◆ Text block ◆
====================
I was fifteen coming up sixteen when Casanova was shown in 1971 and I think I saw most, if not all, the episodes.  Its subject and nudity predictably offended Mary Whitehouse and my recollection is that the serial got a lukewarm reception from television critics.  It’s acquired a higher status in retrospect and in the context of the Potter oeuvre as a whole:  W Stephen Gilbert, in Fight and Kick and Bite, his 1996 biography of Potter, judges it ‘a pivotal piece’ and its protagonist ‘unique among [Potter’s] driven characters in not being racked by guilt’.   Potter was first drawn to Giacomo Casanova as the subject of a television drama when book-reviewing for the Times and asked to review the first volume of a new translation of Casanova’s memoirs.  Potter’s psoriatic arthropathy had been getting worse for several years and he clearly sympathised with Casanova’s plight – locked up by the Tribune in ‘the Leads’ (‘i piombi’) of the jail in the Doge’s Palace and not knowing how long he’ll have to stay there.   W Stephen Gilbert notes that Potter, when he began to write Casanova, was ‘more imprisoned than ever by his illness in his Ross-on-Wye fastness’.  Kept under lock and key and, years later, when his health is failing, Casanova finds salvation in reading and writing.  In one episode, his body has developed lesions that require gruesome and painful treatment:  this obviously links to Potter’s condition and anticipates the main character’s illness and treatment in The Singing Detective.

BFI sensibly included two intervals – the first of twenty minutes after episode two, the second of forty minutes after episode four.  So the whole show ended six hours and five minutes after it began.  It may seem no more than an obvious reaction to such a marathon to say that Potter takes his time telling Casanova’s story.  But I do think the total length of Casanova is out of proportion to its limited plot and themes, even though the piece is chronologically quite complex.  The six episodes include two that alternate between Casanova’s incarceration and his former life, and four that move between the prison cell and his life after prison.   The highlight montages, which accrue new images as the story progresses, are a feature of every episode.  (The success of all kinds of regular television programmes, then and now, depends considerably on repetition.  Casanova may have been a nearly unprecedentedly ambitious television drama but the montages come to seem increasingly like the routines expected by the audience of a weekly TV comedy or variety show.)  In the parts of the story describing Casanova’s post-jail experiences, we soon discover that the ‘impious libertine’ isn’t chastened by his punishment.  He’s all the more committed to sensual pleasure, anxious not to waste a moment of the time that he has left to experience it.  Once the viewer knows this, it increases the pressure on the prison scenes to be compelling per se and, from midway through, these sequences tread water.  ‘I resolve to escape’ becomes close to a mantra in the last episode and a half:  it feels wrong that one’s main interest by this stage is in how Casanova will escape from his physical prison.  Of greater interest is his desire to escape from himself – his appetites – but this is usually asserted in monologue rather than dramatised.
====================
[Recorded data]

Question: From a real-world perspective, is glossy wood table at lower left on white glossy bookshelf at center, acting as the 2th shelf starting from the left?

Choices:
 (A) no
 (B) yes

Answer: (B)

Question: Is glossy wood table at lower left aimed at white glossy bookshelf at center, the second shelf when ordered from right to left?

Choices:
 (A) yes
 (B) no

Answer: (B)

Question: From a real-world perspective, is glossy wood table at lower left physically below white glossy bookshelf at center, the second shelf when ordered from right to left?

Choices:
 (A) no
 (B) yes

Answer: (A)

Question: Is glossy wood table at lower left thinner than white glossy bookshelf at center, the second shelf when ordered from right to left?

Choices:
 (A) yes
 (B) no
====================
◆ Apply what you read ◆
1. Translate this sentence from the piece on Potter's Casanova into Spanish: "So the whole show ended six hours and five minutes after it began."
2. Carry the piece on Potter's Casanova further, picking up after its final sentence.

◆ Activity answers ◆
1. Así que el espectáculo completo terminó seis horas y cinco minutos después de haber comenzado.

2.
Women’s bodies – often naked, sometimes sexually abused – became an increasingly controversial element of Dennis Potter’s television drama.  (In response to accusations of misogyny, Potter insisted that his purpose was to expose and deplore misogyny.)  Bare breasts are on display throughout Casanova and particularly well represented in the repeated montages.  It’s not easy, seeing the serial in long retrospect, to keep some of Potter’s later work – Blackeyes, in particular – out of your mind but I think the camera’s gaze on exposed female flesh is defensible here.  This isn’t so much because it’s what you’d expect in the story of a legendary rake but because of the rich complexity of Casanova’s character – a complexity that is thanks partly to Potter’s writing but thanks more to Frank Finlay’s brilliant and fearless performance.   Finlay achieves and sustains a series of remarkable contrasts:  between Casanova’s ardent anticipation of seduction and post-coital cafard; between his arrogance and his self-reproach; between his angry, funny sang-froid in deriding antagonists and the exposed vulnerability of his look when he’s alone in captivity.  He speaks his lines not only with great verve, suppleness and wit but with a vocal musicality that makes him sound Italian, even though he never resorts to aiming for this effect by doing-an-accent.  His voice, in conjunction with his unusual, compelling facial features, creates a convincing exotic.   You’re very conscious of the shape of Finlay’s head, especially his jawline:  his sophisticated, superbly accomplished libertine has a bestial quality and this Casanova, even bewigged and with cologne on his cheeks, gives off a stink of mortality.  Finlay suggests an almost prehistoric skull beneath the skin.  Potter and the directors set their leading man a huge task in the later prison scenes:  he has to work hard to keep them dynamic but you never stop admiring his inventiveness.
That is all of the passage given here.